Pour finir, vous avez évoqué la GPA. Bien sûr, elle n'est pas dans le projet de loi. Vous nous parlez d'égalité pour des couples dans des situations différentes au regard de la procréation. On parle de marchandisation humaine pour la GPA, mais on la trouve dès la PMA sans père dans tous les pays qui l'ont fait : on s'est mis à acheter des gamètes. Aujourd'hui, on est capable de dire qu'un enfant n'a pas besoin de père. Vous verrez que demain, des gens vous parleront d'égalité entre les femmes et les hommes, des gens vous diront qu'une femme peut s'épanouir en étant mère porteuse. Des gens très connus ont tenu ce genre de propos récemment dans les médias. Ma question est : sur quelle base pouvons-nous garantir qu'après la PMA sans père, il n'y aura pas la GPA ? C'est la parole de quelques ministres. La parole de quelques ministres, pardonnez-moi, mais il suffit de voir M. Édouard Philippe qui a changé d'avis sur la PMA. Je m'arrêterai là, je ne voudrais pas être désagréable. Qu'est-ce qui va garantir qu'après la PMA sans père, il n'y ait pas la GPA ? J'ai une proposition qui serait d'inscrire dans la Constitution l'interdiction de la GPA. Là, cela deviendrait crédible. Autrement, quel autre moyen de garantir qu'il n'y aurait pas de suite ?

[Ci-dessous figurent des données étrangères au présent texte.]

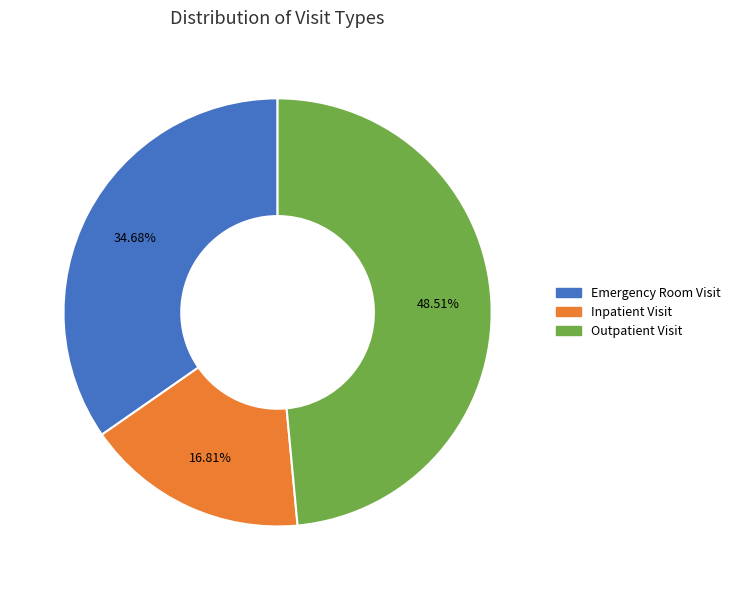

Rank the categories by value from lowest to highest.

Inpatient Visit, Emergency Room Visit, Outpatient Visit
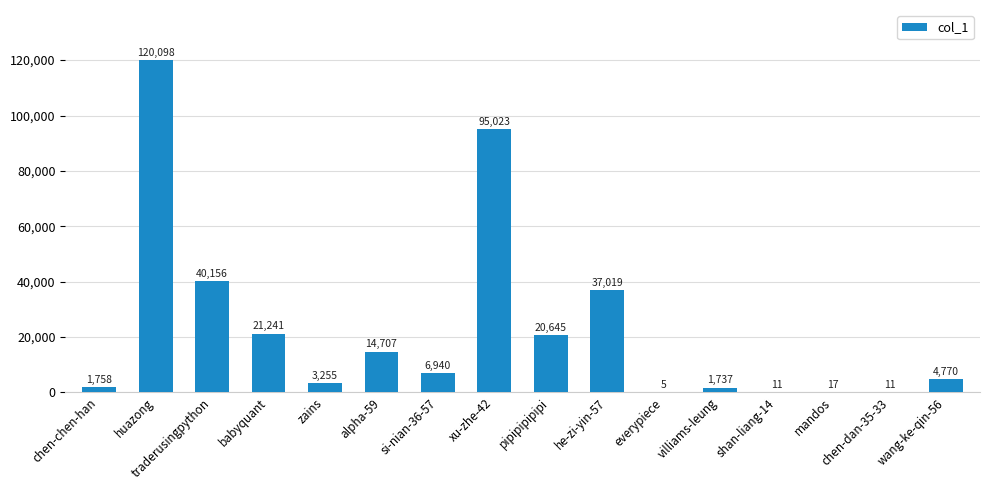

How many distinct data groups are displayed?

1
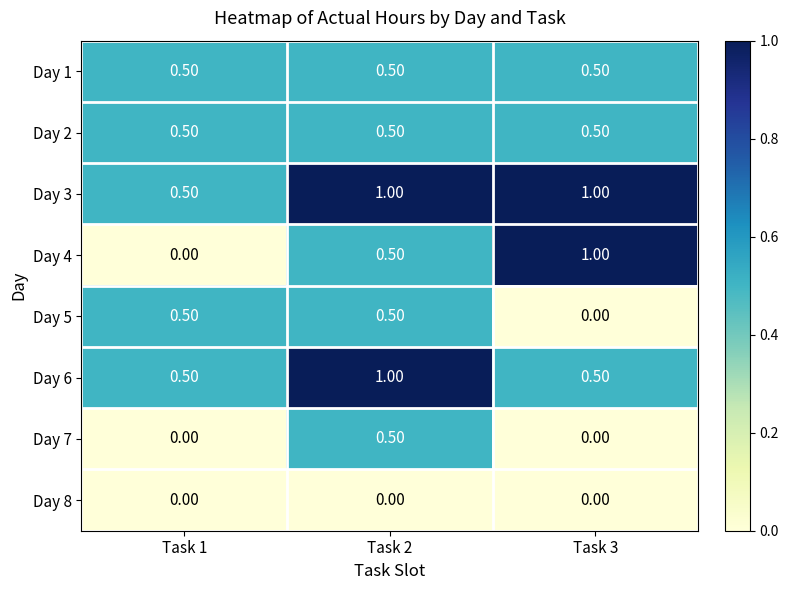

At which category is the sum across all series the highest?

Task 2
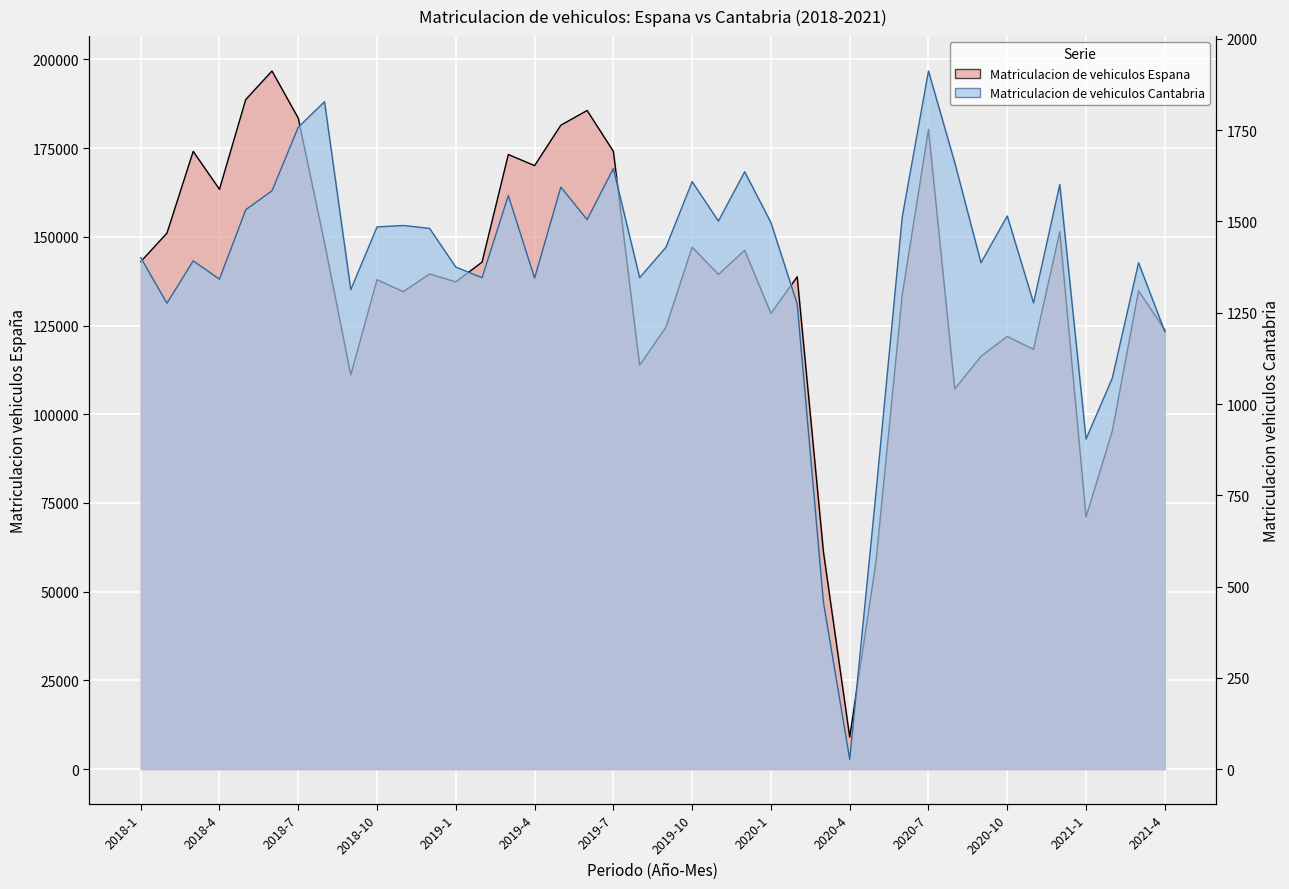

What is the approximate value of Matriculacion de vehiculos Cantabria at 2020-1?

1497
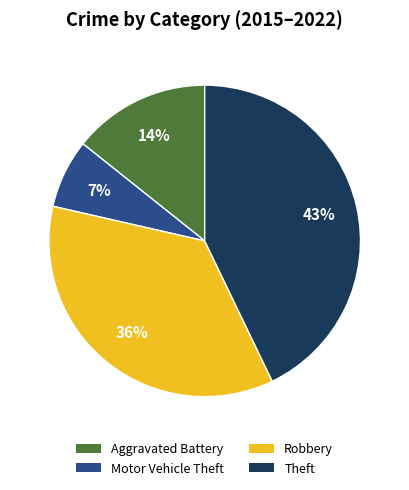

True or false: Motor Vehicle Theft accounts for 7% of the total.

True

J'ai une toute dernière question : comment garantir que les couples souffrant d'une pathologie de l'infertilité, des couples qui ne sont pas féconds – j'insiste – ne seront pas les victimes d'une extension de la PMA ? Qu'est-ce qui pourrait garantir que ces couples n'attendront pas beaucoup plus longtemps, au-delà des deux ans d'attente observés aujourd'hui pour l'accès à la PMA, lorsqu'ils ont besoin de gamètes, pour finalement éventuellement ne pas en avoir ? Une question reste également ouverte pour les personnes souffrant d'une pathologie ou d'une maladie grave susceptible d'être transmise au conjoint ou à l'enfant.
Voilà encore des questions vraiment importantes.